DeepBL: a deep learning-based approach for in silico discovery of beta-lactamases

Abstract

Beta-lactamases (BLs) are enzymes localized in the periplasmic space of bacterial pathogens, where they confer resistance to beta-lactam antibiotics. Experimental identification of BLs is costly yet crucial to understand beta-lactam resistance mechanisms. To address this issue, we present DeepBL, a deep learning-based approach by incorporating sequence-derived features to enable high-throughput prediction of BLs. Specifically, DeepBL is implemented based on the Small VGGNet architecture and the TensorFlow deep learning library. Furthermore, the performance of DeepBL models is investigated in relation to the sequence redundancy level and negative sample selection in the benchmark dataset. The models are trained on datasets of varying sequence redundancy thresholds, and the model performance is evaluated by extensive benchmarking tests. Using the optimized DeepBL model, we perform proteome-wide screening for all reviewed bacterium protein sequences available from the UniProt database. These results are freely accessible at the DeepBL webserver at http://deepbl.erc.monash.edu.au/.

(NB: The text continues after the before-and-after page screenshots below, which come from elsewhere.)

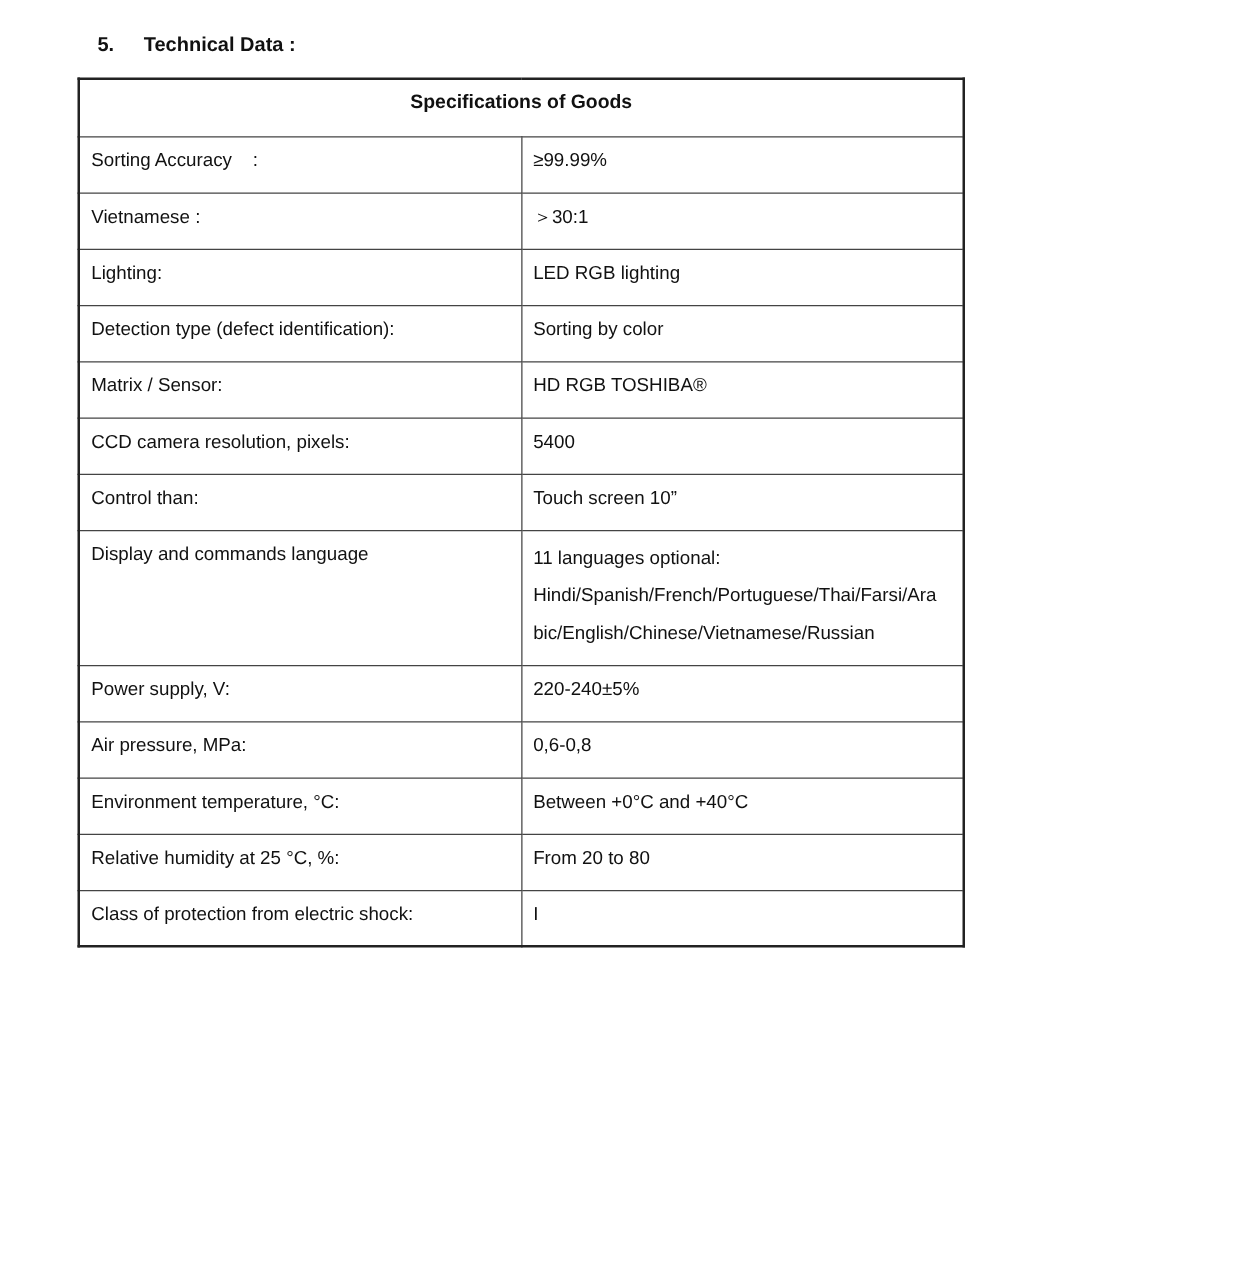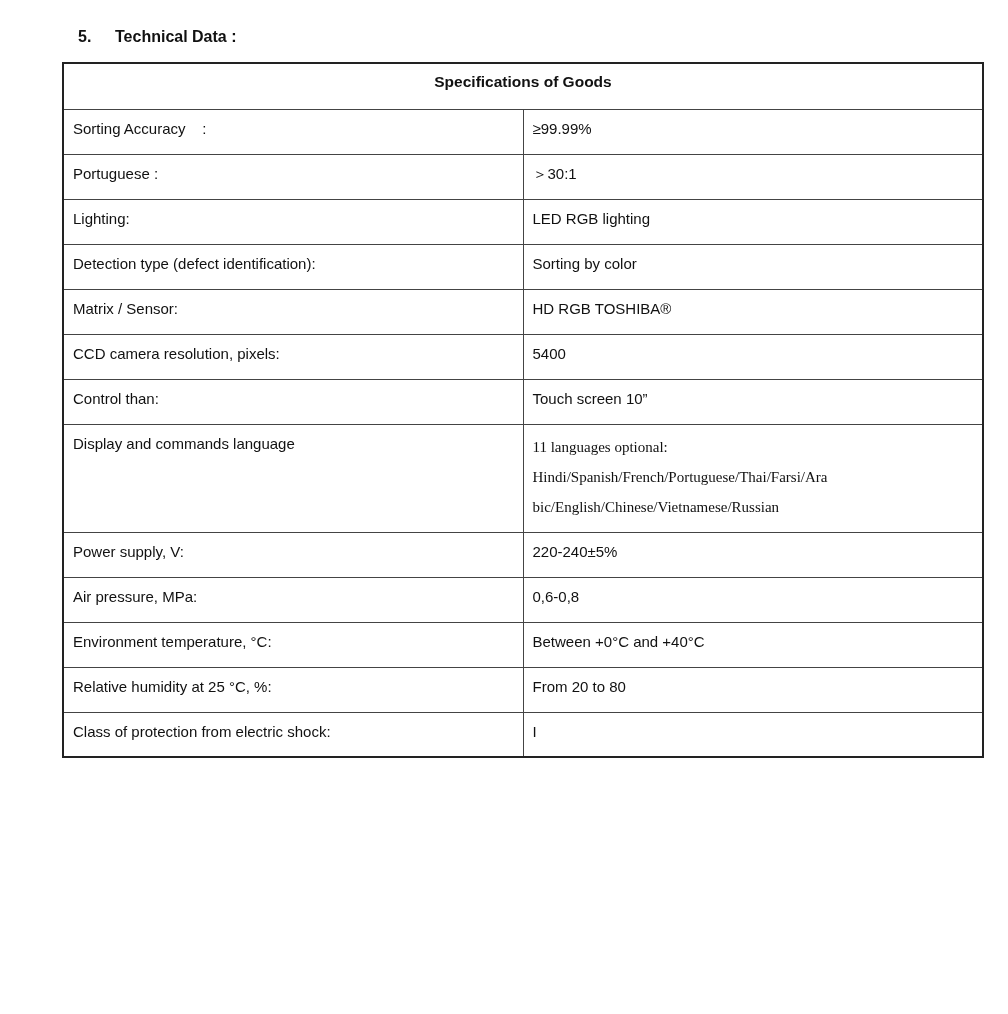--- a/index.html
+++ b/index.html
@@ -31,21 +31,21 @@
     white-space: pre;
   }
   .doc-heading .section-number {
     display: inline-block;
     min-width: 37px;
   }
   table.spec-table {
     position: absolute;
     left: 62px;
     top: 62px;
-    width: 922px;
+    width: 710px;
     border-collapse: collapse;
     table-layout: fixed;
     font-size: 15px;
     color: #111111;
   }
   table.spec-table, table.spec-table th, table.spec-table td {
     border: 1px solid #444444;
   }
   table.spec-table {
     border: 2px solid #222222;
@@ -68,21 +68,20 @@
     white-space: pre-wrap;
     line-height: 20px;
     font-size: 15px;
   }
   td.label-cell  { width: 473px; margin-top: 7px; }
   td.value-cell  { width: 417px; }
   td.value-cell.multiline {
     line-height: 30px;
     padding-top: 7px;
     padding-bottom: 10px;
-    font-family: Liberation Serif, serif;
   }
 </style>
 </head>
 <body>
 
 <div class="page">
 
   <div class="doc-heading">
     <span class="section-number">5.</span><span>Technical Data :</span>
   </div>
@@ -92,21 +91,21 @@
       <tr>
         <th class="table-title-cell" colspan="2">Specifications of Goods</th>
       </tr>
     </thead>
     <tbody id="spec-rows">
         <tr>
           <td class="label-cell">Sorting Accuracy    :</td>
           <td class="value-cell">≥99.99%</td>
         </tr>
         <tr>
-          <td class="label-cell">Portuguese :</td>
+          <td class="label-cell">Vietnamese :</td>
           <td class="value-cell">＞30:1</td>
         </tr>
         <tr>
           <td class="label-cell">Lighting:</td>
           <td class="value-cell">LED RGB lighting</td>
         </tr>
         <tr>
           <td class="label-cell">Detection type (defect identification):</td>
           <td class="value-cell">Sorting by color</td>
         </tr>

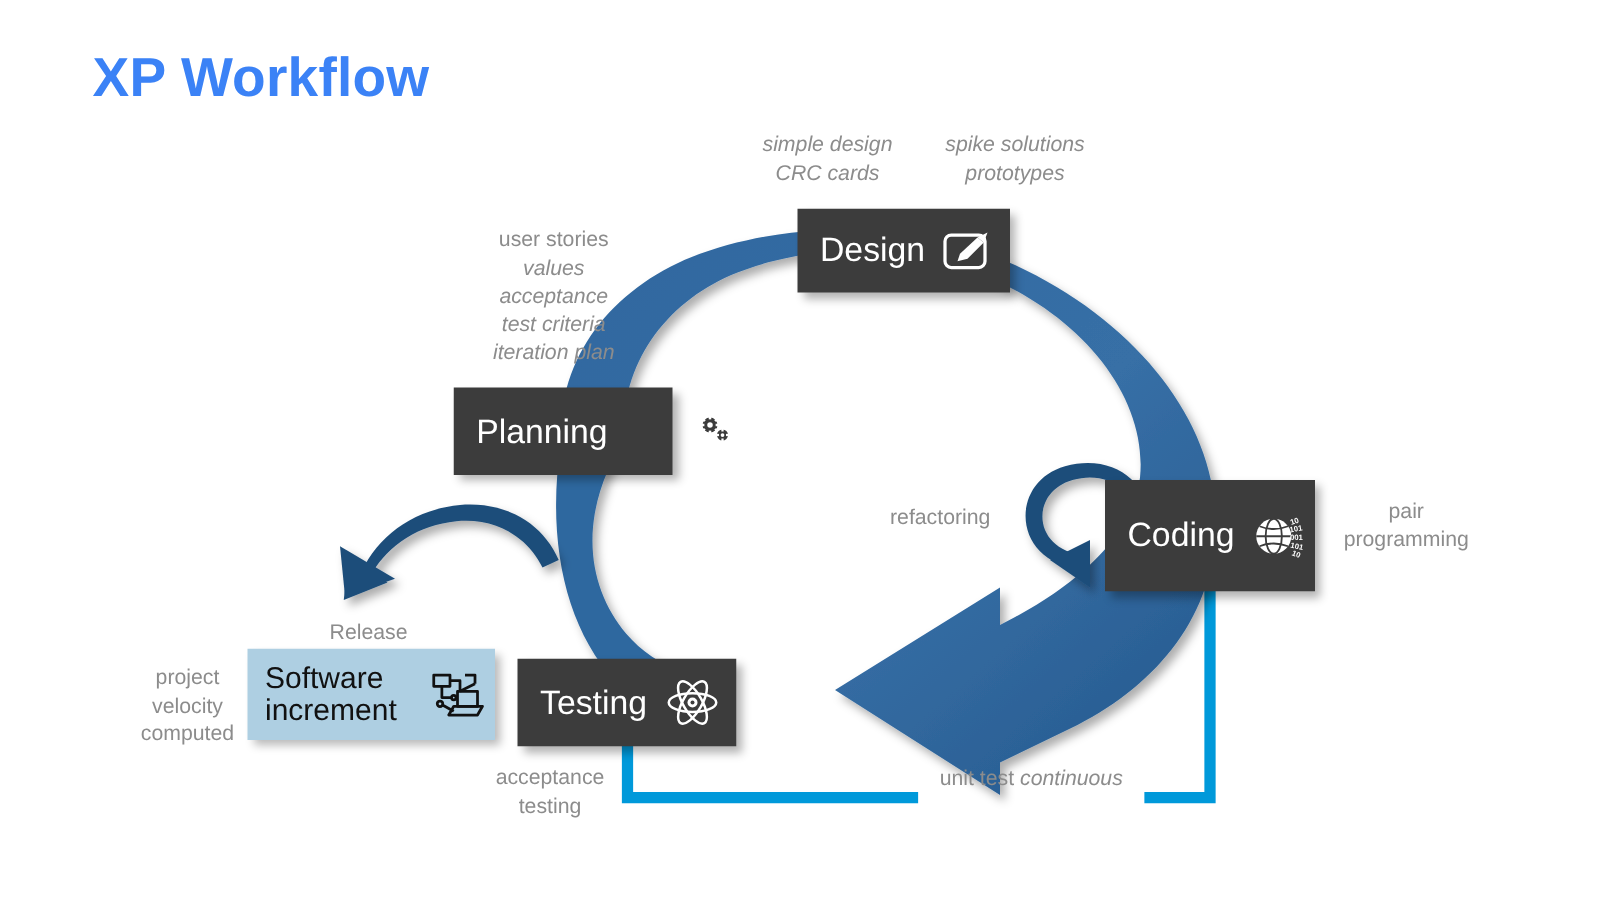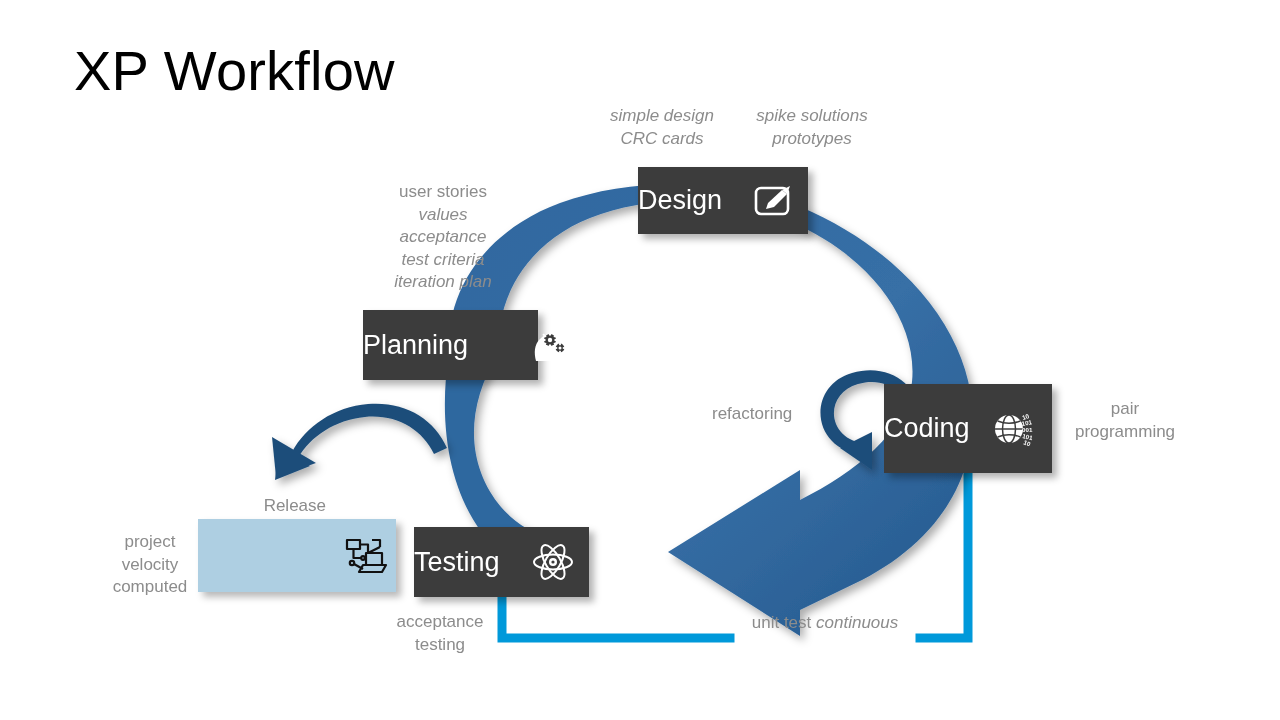--- a/index.html
+++ b/index.html
@@ -14,23 +14,23 @@
     background: #ffffff;
     overflow: hidden;
     font-family: "Liberation Sans", sans-serif;
   }
 
   
   #page-title {
     position: absolute;
     left: 74px;
     top: 38px;
-    font-size: 56px;
-    font-weight: 400;
-    color: #000000;
+    font-size: 44px;
+    font-weight: 700;
+    color: #3b82f6;
     letter-spacing: 0.2px;
     white-space: nowrap;
   }
 
   
   #arrow-layer {
     position: absolute;
     left: 0;
     top: 0;
     width: 1280px;
@@ -39,21 +39,21 @@
 
   
   .stage-box {
     position: absolute;
     background: #3c3c3c;
     box-shadow: 5px 5px 7px rgba(0,0,0,0.30);
     display: flex;
     align-items: center;
     justify-content: flex-start;
     box-sizing: border-box;
-    padding: 0 14px 0 0;
+    padding: 0 14px 0 18px;
   }
   .stage-label {
     color: #ffffff;
     font-size: 27px;
     font-weight: 400;
     white-space: nowrap;
     line-height: 1;
   }
   .stage-icon {
     margin-left: auto;
@@ -264,20 +264,22 @@
           <ellipse cx="22" cy="20" rx="19" ry="7.5" transform="rotate(60 22 20)"></ellipse>
           <ellipse cx="22" cy="20" rx="19" ry="7.5" transform="rotate(-60 22 20)"></ellipse>
         </g>
         <circle cx="22" cy="20" r="4" fill="#ffffff"></circle>
         <circle cx="22" cy="20" r="1.6" fill="#3c3c3c"></circle>
       </svg>
     </span>
   </div>
 
   <div id="box-increment">
+    <span id="increment-label">Software
+increment</span>
     <span id="increment-icon">
       <svg width="46" height="44" viewBox="0 0 46 44" xmlns="http://www.w3.org/2000/svg">
         <g stroke="#111111" stroke-width="2.2" fill="none" stroke-linejoin="round">
           <rect x="5" y="6" width="13" height="9"></rect>
           <path d="M 18 10.5 L 26 10.5 L 26 19"></path>
           <path d="M 11.5 15 L 11.5 24 L 20 24"></path>
           <path d="M 30 6 L 38 6 L 38 13"></path>
           <path d="M 26 19 L 38 13"></path>
           <rect x="24" y="19" width="16" height="12"></rect>
           <path d="M 21 31 L 44 31 L 40 38 L 17 38 Z"></path>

Keywords: antimicrobial resistance; beta-lactamase; bioinformatics; deep learning; sequence homology.

Figure 1

The architecture of the DeepBL methodology. The development of DeepBL involves four major stages, including (A) data curation, where all ‘BL’ sequences annotated in the NCBI RefSeq database are extracted and used as the positive samples, whereas 0.015% of all ‘Not BL’ sequences are randomly chosen as the negative samples to constitute the ‘Not-BL’ subset; (B) feature encoding, where the sequence encoding scheme CKSAAP is applied to encode the sequence of proteins in the benchmark dataset; (B) model training, where the model architecture is built, model hyperparameters are optimized and training strategies are compared and (D) performance evaluation, where the performance of DeepBL models is assessed by performing 10-fold cross-validation and independent tests. (E) shows the detailed architecture of the Small VGGNet deep learning framework.

Figure 2

The relationship of the number of remaining sequences in the BL sequence datasets clustered by CD-HIT in accordance with different sequence identity cutoff thresholds, which ranged from 0.7 to 1.0.

Figure 3

ROC curves and PR curves on the 10-fold cross-validation test. The AUC values of the ROC curves and PR curves are calculated with average and SD values.

Figure 4

Boxplots of performance results on the 10-fold cross-validation tests. Performance metrics monitored during model training included (a): Loss value, (b): Categorical accuracy, F1-Score and MCC.

Figure 5

ROC and PR curves for the prediction of Classes A, B, C, D and Not-BLs on the independent test datasets.

Figure 6

Confusion matrix of predicted results on the independent test. The matrix represents the distribution of the outputs for each of the five BL classes. Correctly predicted numbers are highlighted and shown on the diagonal line.

Figure 7

Relationship between the resulting AUC values and varying sequence identity thresholds on the benchmark datasets.

Figure 8

Boxplots of F1-Score, MCC and ACC on the datasets with varying sequence identity thresholds.

Figure 9

Statistics of proteome-wide prediction of BLs and their respective classes by applying the optimized DeepBL model.

Figure 10

Prediction outputs of the two novel BLs in the BKC-1, PAD-1 case study.

Figure 11

Screenshot of the web pages of the DeepBL webserver. (A) The input page of DeepBL; (B) the submission page of DeepBL and (C) the prediction output interface of DeepBL.